Filter the listing below down to the lines containing the word "años".

***

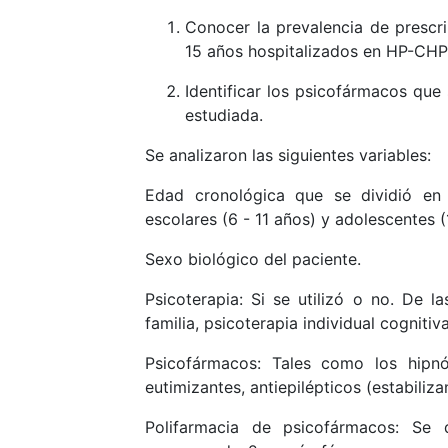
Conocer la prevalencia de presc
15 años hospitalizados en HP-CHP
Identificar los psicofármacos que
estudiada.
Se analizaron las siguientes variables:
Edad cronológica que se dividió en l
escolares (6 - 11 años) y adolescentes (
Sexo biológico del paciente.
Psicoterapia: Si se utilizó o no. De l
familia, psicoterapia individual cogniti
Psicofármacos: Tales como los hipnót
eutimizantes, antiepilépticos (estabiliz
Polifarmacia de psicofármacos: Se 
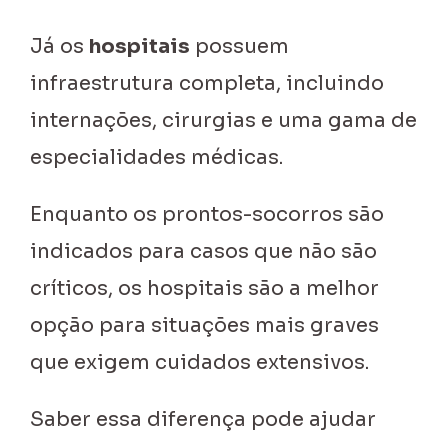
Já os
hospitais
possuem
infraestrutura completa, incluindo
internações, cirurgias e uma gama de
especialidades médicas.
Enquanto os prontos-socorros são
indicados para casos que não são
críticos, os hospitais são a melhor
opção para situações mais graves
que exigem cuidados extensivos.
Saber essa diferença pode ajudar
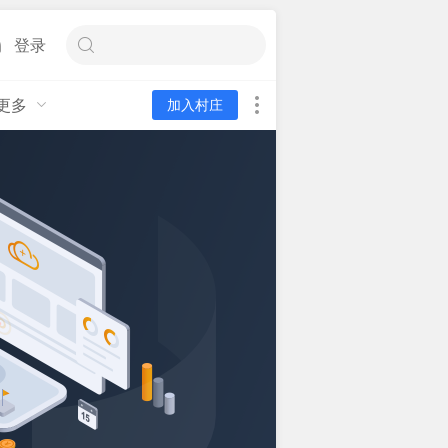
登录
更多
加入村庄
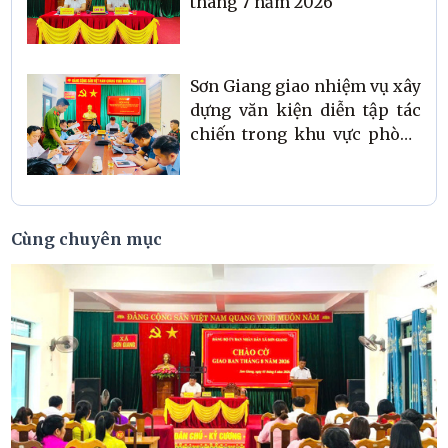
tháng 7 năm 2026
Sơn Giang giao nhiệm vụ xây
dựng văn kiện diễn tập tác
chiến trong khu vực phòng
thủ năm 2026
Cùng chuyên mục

***

#### Result for this task
15 años hospitalizados en HP-CHP
escolares (6 - 11 años) y adolescentes (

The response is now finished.